*** Opening of Material to process ***
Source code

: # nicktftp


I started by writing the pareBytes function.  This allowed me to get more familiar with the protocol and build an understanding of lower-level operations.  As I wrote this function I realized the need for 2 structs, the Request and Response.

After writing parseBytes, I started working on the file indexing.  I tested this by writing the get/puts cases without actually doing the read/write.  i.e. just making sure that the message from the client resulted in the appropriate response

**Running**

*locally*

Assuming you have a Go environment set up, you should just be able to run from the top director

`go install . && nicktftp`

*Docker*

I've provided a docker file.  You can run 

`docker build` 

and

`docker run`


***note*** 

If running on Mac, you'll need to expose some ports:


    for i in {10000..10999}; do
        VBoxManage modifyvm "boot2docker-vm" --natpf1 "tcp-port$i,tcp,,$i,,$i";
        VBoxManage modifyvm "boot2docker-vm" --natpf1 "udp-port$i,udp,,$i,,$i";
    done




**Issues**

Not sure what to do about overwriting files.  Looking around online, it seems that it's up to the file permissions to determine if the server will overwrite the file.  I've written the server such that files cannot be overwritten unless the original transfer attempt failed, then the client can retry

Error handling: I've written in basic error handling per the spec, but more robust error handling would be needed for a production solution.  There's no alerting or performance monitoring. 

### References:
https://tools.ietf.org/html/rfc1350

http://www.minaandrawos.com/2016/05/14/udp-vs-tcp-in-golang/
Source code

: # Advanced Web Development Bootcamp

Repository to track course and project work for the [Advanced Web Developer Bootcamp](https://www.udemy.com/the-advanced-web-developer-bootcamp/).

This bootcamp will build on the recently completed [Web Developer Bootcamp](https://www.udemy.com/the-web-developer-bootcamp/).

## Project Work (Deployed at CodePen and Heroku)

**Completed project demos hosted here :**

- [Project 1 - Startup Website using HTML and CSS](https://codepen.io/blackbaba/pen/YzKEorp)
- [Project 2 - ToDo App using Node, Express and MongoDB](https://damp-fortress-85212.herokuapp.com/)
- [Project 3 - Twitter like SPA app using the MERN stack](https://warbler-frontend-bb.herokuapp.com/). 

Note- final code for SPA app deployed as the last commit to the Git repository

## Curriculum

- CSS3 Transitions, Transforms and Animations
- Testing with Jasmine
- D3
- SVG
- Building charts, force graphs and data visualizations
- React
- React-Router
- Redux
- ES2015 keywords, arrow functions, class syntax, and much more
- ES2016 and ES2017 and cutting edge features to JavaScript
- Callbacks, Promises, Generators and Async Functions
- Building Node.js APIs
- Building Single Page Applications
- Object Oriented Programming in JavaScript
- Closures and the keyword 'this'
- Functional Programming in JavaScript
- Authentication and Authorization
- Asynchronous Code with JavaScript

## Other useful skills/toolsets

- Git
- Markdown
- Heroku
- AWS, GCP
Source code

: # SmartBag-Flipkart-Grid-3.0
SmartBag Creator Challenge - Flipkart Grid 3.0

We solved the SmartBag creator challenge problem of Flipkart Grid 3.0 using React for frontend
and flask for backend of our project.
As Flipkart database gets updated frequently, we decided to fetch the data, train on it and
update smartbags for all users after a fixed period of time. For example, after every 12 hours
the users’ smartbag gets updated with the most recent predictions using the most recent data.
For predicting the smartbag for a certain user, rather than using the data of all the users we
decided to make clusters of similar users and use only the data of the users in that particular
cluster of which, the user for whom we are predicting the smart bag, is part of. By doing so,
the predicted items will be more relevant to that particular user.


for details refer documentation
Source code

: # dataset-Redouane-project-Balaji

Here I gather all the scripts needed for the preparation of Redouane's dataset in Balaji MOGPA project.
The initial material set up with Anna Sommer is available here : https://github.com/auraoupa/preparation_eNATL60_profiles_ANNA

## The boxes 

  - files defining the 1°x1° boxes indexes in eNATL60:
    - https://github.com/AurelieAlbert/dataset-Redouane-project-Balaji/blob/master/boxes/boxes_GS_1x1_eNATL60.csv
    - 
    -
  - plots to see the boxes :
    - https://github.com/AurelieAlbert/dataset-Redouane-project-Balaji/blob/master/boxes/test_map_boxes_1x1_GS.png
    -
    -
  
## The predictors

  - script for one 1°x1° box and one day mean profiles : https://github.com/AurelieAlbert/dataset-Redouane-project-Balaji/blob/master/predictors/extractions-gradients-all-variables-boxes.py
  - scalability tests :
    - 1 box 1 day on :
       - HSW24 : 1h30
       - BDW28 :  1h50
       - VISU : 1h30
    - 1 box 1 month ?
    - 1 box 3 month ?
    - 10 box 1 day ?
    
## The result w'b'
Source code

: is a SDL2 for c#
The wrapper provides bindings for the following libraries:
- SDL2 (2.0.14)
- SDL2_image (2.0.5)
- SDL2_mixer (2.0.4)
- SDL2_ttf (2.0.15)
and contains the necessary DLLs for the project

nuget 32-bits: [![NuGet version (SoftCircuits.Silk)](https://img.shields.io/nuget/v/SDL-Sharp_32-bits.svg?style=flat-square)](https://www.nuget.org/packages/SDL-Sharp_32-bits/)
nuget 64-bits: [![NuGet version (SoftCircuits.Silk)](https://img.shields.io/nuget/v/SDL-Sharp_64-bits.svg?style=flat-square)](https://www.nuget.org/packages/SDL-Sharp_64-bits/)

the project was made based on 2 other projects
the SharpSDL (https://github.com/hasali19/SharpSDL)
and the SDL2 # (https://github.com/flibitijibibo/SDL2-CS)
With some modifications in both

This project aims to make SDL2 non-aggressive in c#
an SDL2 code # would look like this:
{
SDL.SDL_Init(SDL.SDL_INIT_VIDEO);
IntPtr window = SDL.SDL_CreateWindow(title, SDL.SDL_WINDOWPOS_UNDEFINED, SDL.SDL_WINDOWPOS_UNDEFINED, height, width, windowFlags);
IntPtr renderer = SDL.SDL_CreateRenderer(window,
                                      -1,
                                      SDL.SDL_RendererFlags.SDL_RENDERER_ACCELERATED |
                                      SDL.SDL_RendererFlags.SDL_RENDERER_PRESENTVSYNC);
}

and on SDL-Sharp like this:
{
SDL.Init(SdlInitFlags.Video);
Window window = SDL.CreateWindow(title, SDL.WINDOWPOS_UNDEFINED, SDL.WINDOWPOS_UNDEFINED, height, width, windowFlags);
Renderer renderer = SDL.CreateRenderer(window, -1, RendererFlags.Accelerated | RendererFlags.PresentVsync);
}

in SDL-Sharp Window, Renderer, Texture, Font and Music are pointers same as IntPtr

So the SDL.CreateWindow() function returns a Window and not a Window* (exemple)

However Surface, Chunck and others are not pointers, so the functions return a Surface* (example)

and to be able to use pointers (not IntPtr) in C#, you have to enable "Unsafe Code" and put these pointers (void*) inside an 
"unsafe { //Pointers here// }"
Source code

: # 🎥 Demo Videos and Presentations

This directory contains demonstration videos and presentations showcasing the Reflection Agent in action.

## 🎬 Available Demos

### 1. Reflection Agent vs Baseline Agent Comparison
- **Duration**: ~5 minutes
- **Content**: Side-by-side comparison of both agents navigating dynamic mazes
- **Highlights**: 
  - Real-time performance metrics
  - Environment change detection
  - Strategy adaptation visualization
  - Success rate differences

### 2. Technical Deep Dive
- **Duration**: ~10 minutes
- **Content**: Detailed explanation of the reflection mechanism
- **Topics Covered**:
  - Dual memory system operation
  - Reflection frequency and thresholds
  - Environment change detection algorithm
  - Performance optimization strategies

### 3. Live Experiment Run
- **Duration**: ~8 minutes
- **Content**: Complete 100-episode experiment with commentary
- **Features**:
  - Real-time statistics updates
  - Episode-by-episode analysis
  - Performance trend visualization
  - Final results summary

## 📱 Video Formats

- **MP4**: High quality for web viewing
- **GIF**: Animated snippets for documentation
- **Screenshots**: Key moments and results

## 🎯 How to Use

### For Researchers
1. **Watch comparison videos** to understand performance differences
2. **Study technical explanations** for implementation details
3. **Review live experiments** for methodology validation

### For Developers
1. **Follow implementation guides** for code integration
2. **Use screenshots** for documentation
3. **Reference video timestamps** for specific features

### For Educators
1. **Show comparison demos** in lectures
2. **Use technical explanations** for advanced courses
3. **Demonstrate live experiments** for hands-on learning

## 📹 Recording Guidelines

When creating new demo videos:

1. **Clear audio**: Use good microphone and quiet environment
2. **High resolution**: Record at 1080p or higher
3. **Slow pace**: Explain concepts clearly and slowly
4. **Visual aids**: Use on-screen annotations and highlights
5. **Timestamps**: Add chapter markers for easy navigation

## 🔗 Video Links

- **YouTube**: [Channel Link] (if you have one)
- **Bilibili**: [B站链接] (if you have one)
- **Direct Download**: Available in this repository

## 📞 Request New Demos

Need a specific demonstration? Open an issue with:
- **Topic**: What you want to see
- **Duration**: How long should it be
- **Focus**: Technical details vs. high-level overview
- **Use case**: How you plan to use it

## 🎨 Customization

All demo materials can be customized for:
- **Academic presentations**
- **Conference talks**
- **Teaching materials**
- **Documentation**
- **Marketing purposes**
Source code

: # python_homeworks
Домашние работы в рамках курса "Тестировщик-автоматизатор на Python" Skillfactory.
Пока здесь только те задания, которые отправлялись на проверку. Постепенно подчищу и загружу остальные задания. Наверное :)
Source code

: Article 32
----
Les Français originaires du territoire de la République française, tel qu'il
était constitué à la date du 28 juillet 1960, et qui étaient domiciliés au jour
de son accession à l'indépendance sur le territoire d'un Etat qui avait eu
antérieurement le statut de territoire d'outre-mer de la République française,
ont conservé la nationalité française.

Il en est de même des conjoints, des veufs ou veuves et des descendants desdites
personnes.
*** Close of Material to process ***
• [Work item] Repeat each line of the data above, exactly as it appears, from the first through the line that contains "I started by".

• [Task response]
Source code

: # nicktftp


I started by writing the pareBytes function.  This allowed me to get more familiar with the protocol and build an understanding of lower-level operations.  As I wrote this function I realized the need for 2 structs, the Request and Response.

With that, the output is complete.